• [Exercise directions]
Using the records below, filter for lines that contain the string "core" and copy them out.

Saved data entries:
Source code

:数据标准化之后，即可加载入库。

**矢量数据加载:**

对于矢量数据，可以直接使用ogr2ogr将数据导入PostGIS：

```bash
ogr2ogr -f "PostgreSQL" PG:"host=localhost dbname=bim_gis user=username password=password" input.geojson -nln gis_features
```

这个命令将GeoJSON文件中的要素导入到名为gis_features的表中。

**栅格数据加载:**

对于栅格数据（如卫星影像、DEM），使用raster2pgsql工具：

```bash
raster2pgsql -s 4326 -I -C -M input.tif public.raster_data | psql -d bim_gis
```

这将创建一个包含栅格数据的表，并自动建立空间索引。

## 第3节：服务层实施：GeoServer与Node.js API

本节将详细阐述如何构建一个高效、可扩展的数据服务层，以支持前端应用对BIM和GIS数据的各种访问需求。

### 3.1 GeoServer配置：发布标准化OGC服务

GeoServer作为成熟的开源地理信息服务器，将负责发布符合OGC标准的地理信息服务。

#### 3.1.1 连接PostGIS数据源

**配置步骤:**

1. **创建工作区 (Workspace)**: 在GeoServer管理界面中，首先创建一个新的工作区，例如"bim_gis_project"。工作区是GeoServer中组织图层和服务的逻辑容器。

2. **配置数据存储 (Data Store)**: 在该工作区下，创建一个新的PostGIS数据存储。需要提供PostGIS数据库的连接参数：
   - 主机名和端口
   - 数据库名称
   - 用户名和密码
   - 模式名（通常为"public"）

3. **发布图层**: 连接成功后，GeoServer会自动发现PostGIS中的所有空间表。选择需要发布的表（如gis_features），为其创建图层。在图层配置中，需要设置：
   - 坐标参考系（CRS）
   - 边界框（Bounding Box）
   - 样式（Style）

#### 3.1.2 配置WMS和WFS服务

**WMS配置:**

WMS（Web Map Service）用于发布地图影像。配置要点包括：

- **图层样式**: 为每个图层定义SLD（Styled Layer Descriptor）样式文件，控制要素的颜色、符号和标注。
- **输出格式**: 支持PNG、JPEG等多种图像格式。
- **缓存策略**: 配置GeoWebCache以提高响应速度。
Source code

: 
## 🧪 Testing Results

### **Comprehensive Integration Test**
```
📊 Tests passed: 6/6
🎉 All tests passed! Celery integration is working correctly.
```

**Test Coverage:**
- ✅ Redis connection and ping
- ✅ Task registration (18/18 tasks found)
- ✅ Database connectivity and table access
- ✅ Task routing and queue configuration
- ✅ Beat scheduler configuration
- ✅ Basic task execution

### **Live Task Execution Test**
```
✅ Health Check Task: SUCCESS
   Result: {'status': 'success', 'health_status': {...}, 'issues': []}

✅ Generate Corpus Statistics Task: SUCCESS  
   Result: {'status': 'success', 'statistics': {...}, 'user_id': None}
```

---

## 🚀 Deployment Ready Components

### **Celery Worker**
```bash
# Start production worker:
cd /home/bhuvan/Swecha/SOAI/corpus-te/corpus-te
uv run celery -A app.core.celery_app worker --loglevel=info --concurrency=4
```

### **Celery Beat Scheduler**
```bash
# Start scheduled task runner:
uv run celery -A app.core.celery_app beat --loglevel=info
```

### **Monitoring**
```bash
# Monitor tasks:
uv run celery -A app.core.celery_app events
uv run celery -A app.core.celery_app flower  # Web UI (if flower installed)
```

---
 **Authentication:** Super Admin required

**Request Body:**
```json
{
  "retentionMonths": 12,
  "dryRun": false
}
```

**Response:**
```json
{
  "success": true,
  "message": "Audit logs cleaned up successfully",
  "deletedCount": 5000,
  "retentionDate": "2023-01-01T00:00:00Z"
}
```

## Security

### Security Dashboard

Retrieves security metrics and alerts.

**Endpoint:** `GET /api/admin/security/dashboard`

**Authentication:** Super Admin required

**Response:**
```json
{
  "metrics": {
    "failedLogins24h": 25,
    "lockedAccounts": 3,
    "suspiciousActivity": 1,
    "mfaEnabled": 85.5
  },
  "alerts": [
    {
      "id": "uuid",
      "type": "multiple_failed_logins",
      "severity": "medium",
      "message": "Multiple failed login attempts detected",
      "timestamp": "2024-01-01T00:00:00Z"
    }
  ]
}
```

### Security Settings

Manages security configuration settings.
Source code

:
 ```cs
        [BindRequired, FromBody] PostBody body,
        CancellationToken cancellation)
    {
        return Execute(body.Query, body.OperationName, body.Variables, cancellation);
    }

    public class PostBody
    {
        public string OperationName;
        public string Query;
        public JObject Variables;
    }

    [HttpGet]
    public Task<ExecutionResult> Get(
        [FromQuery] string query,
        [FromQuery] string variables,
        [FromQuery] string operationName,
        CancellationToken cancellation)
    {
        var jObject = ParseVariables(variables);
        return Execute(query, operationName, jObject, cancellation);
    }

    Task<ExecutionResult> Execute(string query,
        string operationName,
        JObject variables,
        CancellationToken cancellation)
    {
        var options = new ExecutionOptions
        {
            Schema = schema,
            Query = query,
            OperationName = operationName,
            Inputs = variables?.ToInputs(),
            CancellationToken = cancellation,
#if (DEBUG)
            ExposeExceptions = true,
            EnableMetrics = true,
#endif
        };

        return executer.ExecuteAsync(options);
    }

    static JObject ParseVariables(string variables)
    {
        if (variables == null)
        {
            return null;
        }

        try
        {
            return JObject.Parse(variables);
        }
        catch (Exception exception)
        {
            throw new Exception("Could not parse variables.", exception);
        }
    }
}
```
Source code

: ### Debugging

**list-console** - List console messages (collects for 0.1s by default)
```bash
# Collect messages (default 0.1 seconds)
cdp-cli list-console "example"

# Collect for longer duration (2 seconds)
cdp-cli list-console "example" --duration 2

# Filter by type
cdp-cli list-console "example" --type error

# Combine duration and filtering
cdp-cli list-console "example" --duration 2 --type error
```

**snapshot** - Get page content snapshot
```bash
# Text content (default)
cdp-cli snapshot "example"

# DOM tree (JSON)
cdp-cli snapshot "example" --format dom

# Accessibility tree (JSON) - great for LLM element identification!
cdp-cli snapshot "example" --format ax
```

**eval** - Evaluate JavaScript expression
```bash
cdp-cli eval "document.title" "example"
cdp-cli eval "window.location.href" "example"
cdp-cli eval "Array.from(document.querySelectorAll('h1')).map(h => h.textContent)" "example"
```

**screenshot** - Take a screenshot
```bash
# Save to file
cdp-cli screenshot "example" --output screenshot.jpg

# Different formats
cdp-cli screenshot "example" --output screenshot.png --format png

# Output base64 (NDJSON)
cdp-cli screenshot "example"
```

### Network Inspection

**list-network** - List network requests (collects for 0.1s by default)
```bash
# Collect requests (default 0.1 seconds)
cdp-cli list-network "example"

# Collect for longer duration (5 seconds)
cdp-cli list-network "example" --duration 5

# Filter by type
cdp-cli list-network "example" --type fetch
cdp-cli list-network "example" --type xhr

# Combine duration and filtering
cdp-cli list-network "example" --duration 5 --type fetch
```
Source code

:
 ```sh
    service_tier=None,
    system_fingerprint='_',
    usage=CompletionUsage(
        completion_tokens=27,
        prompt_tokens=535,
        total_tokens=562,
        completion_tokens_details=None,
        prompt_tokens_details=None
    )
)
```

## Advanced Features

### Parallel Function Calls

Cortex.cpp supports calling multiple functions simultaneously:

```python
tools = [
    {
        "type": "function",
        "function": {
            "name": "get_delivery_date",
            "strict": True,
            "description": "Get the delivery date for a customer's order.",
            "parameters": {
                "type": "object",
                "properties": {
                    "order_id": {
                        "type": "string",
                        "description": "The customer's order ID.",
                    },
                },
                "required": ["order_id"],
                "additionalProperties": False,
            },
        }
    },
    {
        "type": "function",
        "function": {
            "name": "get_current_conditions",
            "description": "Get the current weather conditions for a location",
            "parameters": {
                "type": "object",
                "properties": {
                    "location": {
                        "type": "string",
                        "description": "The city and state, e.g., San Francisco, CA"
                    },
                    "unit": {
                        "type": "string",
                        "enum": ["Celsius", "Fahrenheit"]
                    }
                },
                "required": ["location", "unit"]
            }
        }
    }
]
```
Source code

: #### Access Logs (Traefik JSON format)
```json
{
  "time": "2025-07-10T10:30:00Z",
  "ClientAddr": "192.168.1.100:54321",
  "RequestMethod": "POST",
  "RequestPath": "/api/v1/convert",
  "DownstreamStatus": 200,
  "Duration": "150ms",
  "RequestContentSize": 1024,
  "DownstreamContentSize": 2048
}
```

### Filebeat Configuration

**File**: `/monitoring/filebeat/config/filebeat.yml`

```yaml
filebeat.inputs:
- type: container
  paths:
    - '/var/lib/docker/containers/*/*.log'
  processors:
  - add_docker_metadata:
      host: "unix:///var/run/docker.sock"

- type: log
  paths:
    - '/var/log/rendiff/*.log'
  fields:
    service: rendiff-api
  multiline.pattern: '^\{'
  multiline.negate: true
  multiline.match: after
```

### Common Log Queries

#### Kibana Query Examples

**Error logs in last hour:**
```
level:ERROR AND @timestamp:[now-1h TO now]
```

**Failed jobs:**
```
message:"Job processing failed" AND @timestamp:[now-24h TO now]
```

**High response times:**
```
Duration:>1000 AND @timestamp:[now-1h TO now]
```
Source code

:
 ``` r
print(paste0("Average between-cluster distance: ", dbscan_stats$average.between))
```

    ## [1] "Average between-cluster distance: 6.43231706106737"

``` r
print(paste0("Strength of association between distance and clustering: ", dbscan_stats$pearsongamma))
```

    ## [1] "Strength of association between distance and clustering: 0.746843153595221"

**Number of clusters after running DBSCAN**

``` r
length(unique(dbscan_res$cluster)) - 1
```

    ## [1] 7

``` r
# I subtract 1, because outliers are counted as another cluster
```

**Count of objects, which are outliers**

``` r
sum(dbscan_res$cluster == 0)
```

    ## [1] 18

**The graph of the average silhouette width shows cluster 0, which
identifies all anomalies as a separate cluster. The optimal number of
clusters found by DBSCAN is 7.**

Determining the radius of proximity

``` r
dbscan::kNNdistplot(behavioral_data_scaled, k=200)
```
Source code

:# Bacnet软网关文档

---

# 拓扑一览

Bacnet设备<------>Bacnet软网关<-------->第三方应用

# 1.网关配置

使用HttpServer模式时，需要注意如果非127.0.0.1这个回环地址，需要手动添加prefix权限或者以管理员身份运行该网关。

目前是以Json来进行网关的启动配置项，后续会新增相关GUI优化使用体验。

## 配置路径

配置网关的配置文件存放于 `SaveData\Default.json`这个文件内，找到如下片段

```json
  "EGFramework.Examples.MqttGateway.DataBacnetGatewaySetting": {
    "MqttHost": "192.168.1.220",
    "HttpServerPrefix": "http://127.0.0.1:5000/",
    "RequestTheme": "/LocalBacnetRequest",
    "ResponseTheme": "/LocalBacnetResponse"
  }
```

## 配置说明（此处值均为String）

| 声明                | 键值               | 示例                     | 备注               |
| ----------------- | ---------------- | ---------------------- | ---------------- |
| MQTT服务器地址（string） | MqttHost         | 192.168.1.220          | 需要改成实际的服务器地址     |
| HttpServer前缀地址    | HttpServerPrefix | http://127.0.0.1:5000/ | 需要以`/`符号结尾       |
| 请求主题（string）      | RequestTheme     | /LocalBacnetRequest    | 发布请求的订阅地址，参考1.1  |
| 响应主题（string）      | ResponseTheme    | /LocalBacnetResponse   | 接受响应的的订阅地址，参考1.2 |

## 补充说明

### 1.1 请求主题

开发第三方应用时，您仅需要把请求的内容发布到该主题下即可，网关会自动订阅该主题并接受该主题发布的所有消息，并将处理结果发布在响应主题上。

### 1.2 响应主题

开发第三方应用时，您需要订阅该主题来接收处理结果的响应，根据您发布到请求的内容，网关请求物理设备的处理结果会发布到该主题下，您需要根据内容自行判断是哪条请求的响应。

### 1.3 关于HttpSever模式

• [Result of this task]
uv run celery -A app.core.celery_app worker --loglevel=info --concurrency=4
uv run celery -A app.core.celery_app beat --loglevel=info
uv run celery -A app.core.celery_app events
uv run celery -A app.core.celery_app flower  # Web UI (if flower installed)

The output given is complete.